[Jason Powell continues to look at every Claremont X-Men issue. Can you believe we are already at GAMBIT! God I loved that character when I was a kid. A dumb kid.]
“Gambit – Out of the Frying Pan”
More layers of duality emerge here, beginning with the title, which forms two pairs: First with the title of the previous issue (“Gambit” is matched with “Storm”) and then again with the next (“Into the Fire”). The introduction of Gambit himself – who, like Ororo, is a mutant and a thief – creates more parallels. Note how Dr. Shen’s predatorial sexual attraction to Gambit is set up as a mirror with the Shadow King’s for Storm; and that the old-male-mentor/young-female-protégé dynamic has two iterations here (Gambit/Ororo, Shadow King/Dr. Shen) and a third one off-panel (Wolverine/Jubilee).

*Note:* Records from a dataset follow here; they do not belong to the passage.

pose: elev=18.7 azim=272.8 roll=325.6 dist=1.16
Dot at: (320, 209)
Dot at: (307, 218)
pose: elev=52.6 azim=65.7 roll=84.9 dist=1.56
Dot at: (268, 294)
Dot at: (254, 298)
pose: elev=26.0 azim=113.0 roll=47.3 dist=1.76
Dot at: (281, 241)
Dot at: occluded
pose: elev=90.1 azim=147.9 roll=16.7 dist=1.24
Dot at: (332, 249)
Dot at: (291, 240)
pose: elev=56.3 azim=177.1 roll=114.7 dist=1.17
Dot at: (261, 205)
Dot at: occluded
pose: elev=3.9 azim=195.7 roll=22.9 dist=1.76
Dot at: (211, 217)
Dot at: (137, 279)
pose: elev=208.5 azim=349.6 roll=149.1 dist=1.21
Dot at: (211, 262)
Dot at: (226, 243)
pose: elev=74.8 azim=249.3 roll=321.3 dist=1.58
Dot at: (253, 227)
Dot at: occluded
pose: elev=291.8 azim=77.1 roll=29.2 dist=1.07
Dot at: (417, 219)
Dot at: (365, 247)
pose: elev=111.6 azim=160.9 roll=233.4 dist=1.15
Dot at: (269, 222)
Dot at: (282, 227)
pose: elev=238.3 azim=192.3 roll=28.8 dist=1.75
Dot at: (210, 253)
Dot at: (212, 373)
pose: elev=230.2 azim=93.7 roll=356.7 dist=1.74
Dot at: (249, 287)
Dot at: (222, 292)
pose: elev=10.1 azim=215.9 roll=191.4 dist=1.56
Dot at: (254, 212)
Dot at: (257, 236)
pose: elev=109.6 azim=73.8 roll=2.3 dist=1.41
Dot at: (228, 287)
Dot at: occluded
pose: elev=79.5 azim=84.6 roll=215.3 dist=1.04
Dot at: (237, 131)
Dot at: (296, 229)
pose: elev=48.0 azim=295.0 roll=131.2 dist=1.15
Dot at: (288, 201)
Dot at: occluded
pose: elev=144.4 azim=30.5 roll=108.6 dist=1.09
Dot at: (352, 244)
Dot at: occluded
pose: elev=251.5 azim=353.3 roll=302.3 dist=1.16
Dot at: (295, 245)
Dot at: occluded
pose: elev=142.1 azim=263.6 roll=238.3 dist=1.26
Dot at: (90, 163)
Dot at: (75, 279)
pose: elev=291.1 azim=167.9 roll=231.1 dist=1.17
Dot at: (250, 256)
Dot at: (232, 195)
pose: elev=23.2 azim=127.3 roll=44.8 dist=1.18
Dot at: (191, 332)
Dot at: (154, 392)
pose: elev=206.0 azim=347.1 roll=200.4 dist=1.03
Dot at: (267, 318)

The plot mechanics of the issue are in keeping with the motif as well, built on a structure of leap-frogging rescues between Gambit and Storm. Claremont’s feminism is at work here, as he attempts to keep the scales in rigorous balance between his favorite girl and the new, “cool” male character (a co-creation with Jim Lee which was plainly meant to appeal to the core, teenage-boy faction of the comic-book-readng audience). Gambit may be allowed to rescue the damsel in distress, but not without the damsel turning around and rescuing him two pages later.
Leap-frogging is occurring on the production level as well, as Michael Collins jumps back over Bill Jaaska to provide fill-in art for Uncanny 266. Given that this is Gambit’s first in-story appearance (his first published appearance having occurred a month earlier in the chronologically misplaced X-Men Annual 14), it seems odd that co-creator Jim Lee was not assigned as the penciller. Collins’ storytelling style is a bit stiff and inorganic here, drawing a bit too much attention to Claremont’s contrived multiple-rescue scenario (thus necessitating Gambit’s self-aware bit of dialogue: “I’ve lost track … who rescues whom next?”).
Still, the point gets across: Young Ororo has found herself a kindred spirit, clearly destined to be a new addition to the X-Men’s cast (and the last major character Claremont would contribute to the mythos).